Okay, I thought I was crazy because I repeatedly failed at this, but I thought, maybe something is happening with the html that I don't understand.
I have been trying to scrape the 'articles' from cnn.com.
But no matter which way I tried soup.find_all('articles'), or soup.find('body').div('div')...etc with class tags, id, etc. FAIL.
I found this reference: Webscraping from React web application after componentDidMount.
I suspect injection in html is why I am having issues.
I know 0 about injection other than 'html injection attacks' from cyber security reading.

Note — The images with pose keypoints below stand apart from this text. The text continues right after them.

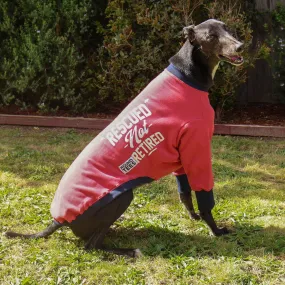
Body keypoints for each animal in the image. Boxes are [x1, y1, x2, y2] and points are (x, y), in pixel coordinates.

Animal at [5, 18, 243, 256]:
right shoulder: (197, 149)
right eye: (211, 36)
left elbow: (184, 193)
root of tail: (59, 220)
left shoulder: (182, 156)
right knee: (91, 246)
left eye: (227, 28)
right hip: (121, 197)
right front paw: (216, 230)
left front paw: (193, 217)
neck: (188, 75)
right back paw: (128, 251)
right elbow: (205, 198)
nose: (240, 46)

I want the articles, but I am assuming I will need to use a tactic similar to the other stack overflow question link above. I do not know how. Links to help documents or specifically cnn scraping would be appreciated.
Or if someone knows how I could get the 'full data' of the html body element, so that I could do some rearranging in my early code of this definition and then just reassign body.
'Or just tell me I'm an idiot and on the wrong track'
def build_art_d(site):
url = site
main_l = len(url)
html = requests.get(url).text
soup = BeautifulSoup(html, 'lxml')
print(soup.prettify())
art_dict = {}
body = soup.find('body')
print(body.prettify())
div1 = body.find('div', {'class':'pg-no-rail pg-wrapper'})
section = div1.find('section',{'id' : 'homepage1-zone-1'})
div2 = section.find('div', {'class':'l-container'})
div3 = div2.find('div', {'class':'zn__containers'})
articles = div3.find_all('article')
for art in articles:
art_dict[art.text] = art.href
#test print
for article in art_dict:
print('Article :: {}'.format(article), 'Link :: {}'.format(art_dict[article]))
You can use selinium to enable the data to be filled in by the sites javascript. Then use your existing bs4 code to scrape the articles.
from bs4 import BeautifulSoup
from selenium import webdriver
driver = webdriver.Chrome()
driver.get('https://www.cnn.com/')
soup = BeautifulSoup(driver.page_source, 'html.parser')